→ ABOUT THIS EXERCISE: Copy all of the material below verbatim, but leave out the pictures.

→ RECORDS TO PROCESS:
○ ○ ○ ○ ○ ○ ○
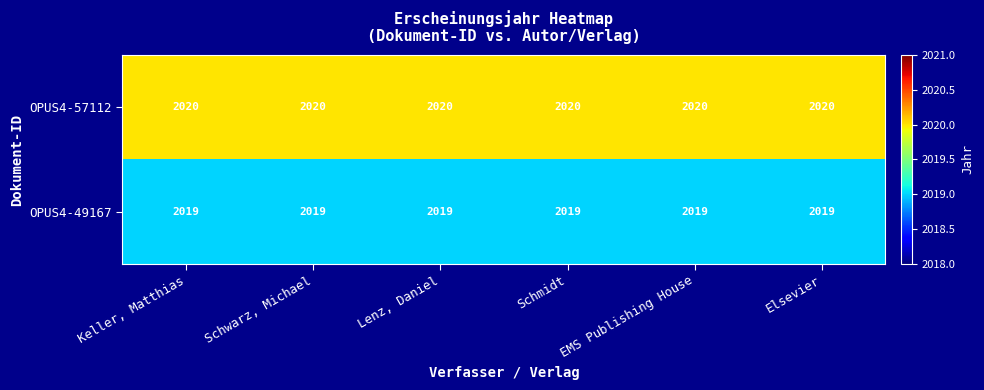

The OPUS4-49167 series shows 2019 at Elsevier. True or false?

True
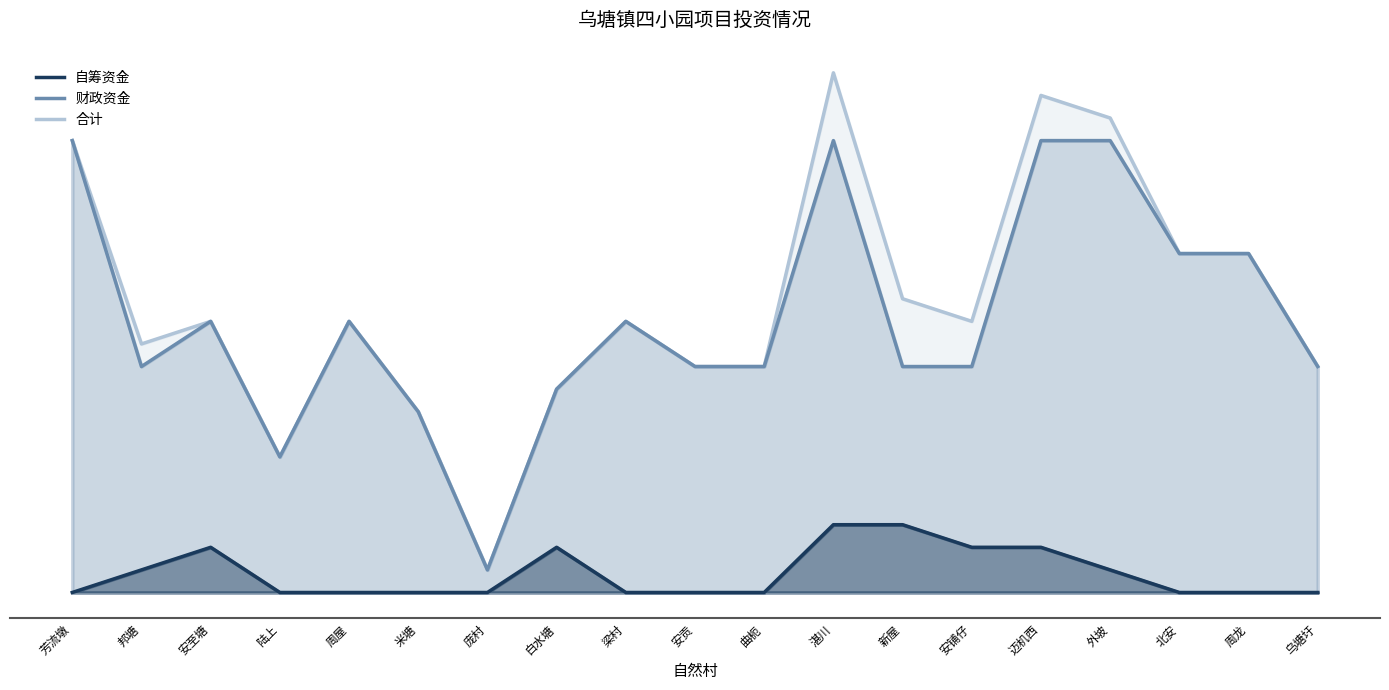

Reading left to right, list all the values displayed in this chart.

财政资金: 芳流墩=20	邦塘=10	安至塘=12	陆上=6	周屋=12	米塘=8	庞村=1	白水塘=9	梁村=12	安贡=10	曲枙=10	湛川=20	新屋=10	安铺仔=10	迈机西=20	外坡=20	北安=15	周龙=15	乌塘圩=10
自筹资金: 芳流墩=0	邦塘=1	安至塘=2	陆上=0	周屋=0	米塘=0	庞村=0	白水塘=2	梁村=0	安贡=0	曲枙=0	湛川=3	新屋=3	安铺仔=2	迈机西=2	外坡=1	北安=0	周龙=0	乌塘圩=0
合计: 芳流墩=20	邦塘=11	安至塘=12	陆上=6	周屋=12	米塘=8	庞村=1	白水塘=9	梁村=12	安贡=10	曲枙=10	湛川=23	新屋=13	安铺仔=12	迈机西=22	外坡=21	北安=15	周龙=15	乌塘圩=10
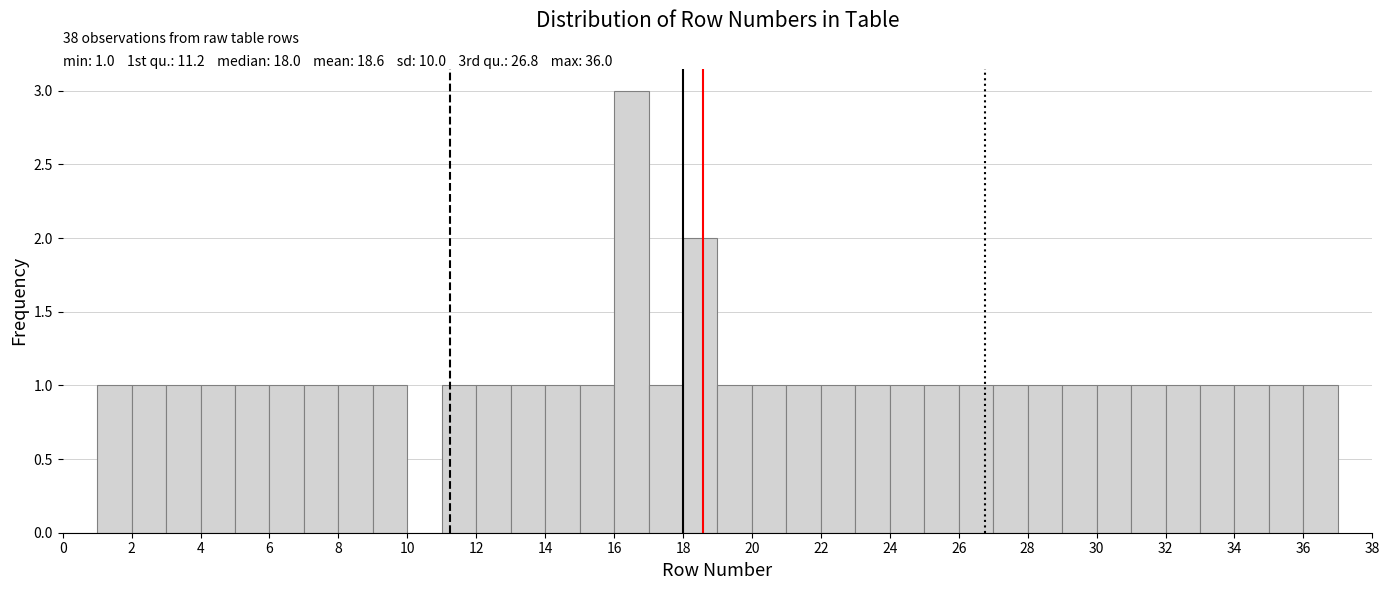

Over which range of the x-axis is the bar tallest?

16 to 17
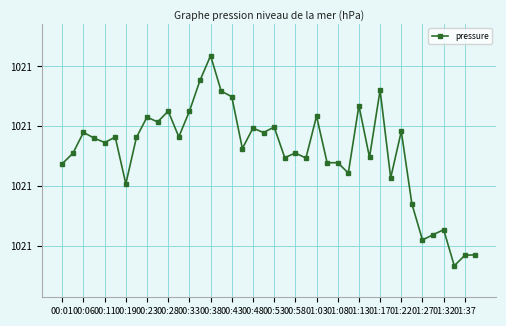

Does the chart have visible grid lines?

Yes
○ ○ ○ ○ ○ ○ ○
→ ANSWER TO THIS TASK:
The OPUS4-49167 series shows 2019 at Elsevier. True or false?

True

Reading left to right, list all the values displayed in this chart.

财政资金: 芳流墩=20	邦塘=10	安至塘=12	陆上=6	周屋=12	米塘=8	庞村=1	白水塘=9	梁村=12	安贡=10	曲枙=10	湛川=20	新屋=10	安铺仔=10	迈机西=20	外坡=20	北安=15	周龙=15	乌塘圩=10
自筹资金: 芳流墩=0	邦塘=1	安至塘=2	陆上=0	周屋=0	米塘=0	庞村=0	白水塘=2	梁村=0	安贡=0	曲枙=0	湛川=3	新屋=3	安铺仔=2	迈机西=2	外坡=1	北安=0	周龙=0	乌塘圩=0
合计: 芳流墩=20	邦塘=11	安至塘=12	陆上=6	周屋=12	米塘=8	庞村=1	白水塘=9	梁村=12	安贡=10	曲枙=10	湛川=23	新屋=13	安铺仔=12	迈机西=22	外坡=21	北安=15	周龙=15	乌塘圩=10

Over which range of the x-axis is the bar tallest?

16 to 17

Does the chart have visible grid lines?

Yes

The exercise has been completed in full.